Reprenez, s'il vous plaît, le discours de clôture du colloque sur le Fil de l'Épée, donné ci-dessous, et poursuivez-le après sa dernière phrase.

## Extrait du document:
━━━━━━━━━━━━━━━━

Discours de clôture
J’ai le grand honneur de clore le colloque sur le Fil de l’Épée M. Charles Hernu qui avait eu le plaisir d’inaugurer l’exposition Charles de Gaulle – 1932 – Le Fil de l’Épée m’a demandé de le remplacer en ces lieux, alors qu’il est retenu à l’Assemblée nationale par le débat sur la loi de programmation militaire.
Je tiens à saluer le général Simon, chancelier de l’Ordre de la libération qui dès le départ a donné son accord enthousiaste à l’idée de cette exposition au Musée de l’Ordre de la libération.
L’immense et minutieux travail de recherches, de commentaires, d’organisation accompli par Mme Michel, conservateur au Musée de l’Ordre de la libération aura soulevé un regain d’intérêt autour de la figure de Charles de Gaulle, de sa jeunesse, autour de l’année 1932, autour d’un simple recueil de conférences aux propos riches d’avenir.
Je remercie les personnalités civiles et militaires qui ont bien voulu animer ce colloque et salue particulièrement le général Pozzo di Borgo, directeur de l’Enseignement militaire supérieur. La belle tenue des débats et la justesse des conclusions auxquelles ont abouti les différentes commissions sont à la hauteur de l’indiscutable qualité intellectuelle de tous ceux qui, nombreux, y ont participé.
Ces diverses réflexions suscitées par la lecture du Fil de l’Épée éclairées par tous les documents, les journaux, les images évoquant les années trente, ne représentent pas simplement une monumentale leçon d’histoire. Avec la mort de Briand, ardent partisan de la paix et de la collaboration internationale, avec l’assassinat de Paul Doumer, l’époque avait vu la montée des courants pacifistes, l’essor du fascisme mussolinien, l’ascension irrésistible d’Hitler. Cette année-là, Mein Kampf était réédité.
En France, les douloureux problèmes de politique interne accentuaient la valse des ministères. Des décisions cruciales engageant l’avenir devaient être prises afin de donner un élan à la défense de la Nation. Les états-majors cherchaient à définir le rôle de l’arme blindée, celui de l’aviation. Le capitaine de Gaulle tentait de comprendre les nécessités de son temps, la puissance des armes nouvelles mécanisées et la manière de les employer. Bientôt, dans un livre de tactique et d’organisation militaire, il présentera un projet de modernisation des forces armées.

━━━━━━━━━━━━━━━━

## Fiches de données:
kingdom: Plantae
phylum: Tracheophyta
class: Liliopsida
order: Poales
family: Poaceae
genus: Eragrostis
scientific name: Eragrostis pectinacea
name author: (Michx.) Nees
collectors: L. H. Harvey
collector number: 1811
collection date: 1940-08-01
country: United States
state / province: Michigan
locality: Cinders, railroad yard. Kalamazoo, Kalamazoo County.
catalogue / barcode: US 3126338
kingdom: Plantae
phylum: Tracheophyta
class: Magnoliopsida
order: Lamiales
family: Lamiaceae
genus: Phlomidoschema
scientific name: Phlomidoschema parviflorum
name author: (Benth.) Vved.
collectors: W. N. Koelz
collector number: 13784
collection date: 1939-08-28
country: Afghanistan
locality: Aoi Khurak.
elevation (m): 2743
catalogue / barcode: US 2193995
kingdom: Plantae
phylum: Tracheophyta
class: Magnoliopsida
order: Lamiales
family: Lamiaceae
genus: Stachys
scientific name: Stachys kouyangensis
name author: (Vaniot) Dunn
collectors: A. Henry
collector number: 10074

━━━━━━━━━━━━━━━━

## Résultat de l'exercice:
Il est à l’écoute de son temps, enclin toujours à renouveler l’analyse qu’il fait du présent. Il apprend à se méfier des grands systèmes qui paraissent parfaits dans l’absolu, mais qui négligent la réalité dans sa confusion apparente, dans sa complexité. L’armée tire sa puissance de sa capacité d’adaptation aux circonstances, la théorie ne fournit pas de solutions miraculeuses. La leçon du passé, fût-il glorieux, ne se confond pas avec un schéma pour l’avenir. S’il existe une doctrine militaire générale, elle « revêt essentiellement, disait Charles de Gaulle, le caractère de la contingence ». Le gouvernement auquel j’appartiens en a pleinement conscience.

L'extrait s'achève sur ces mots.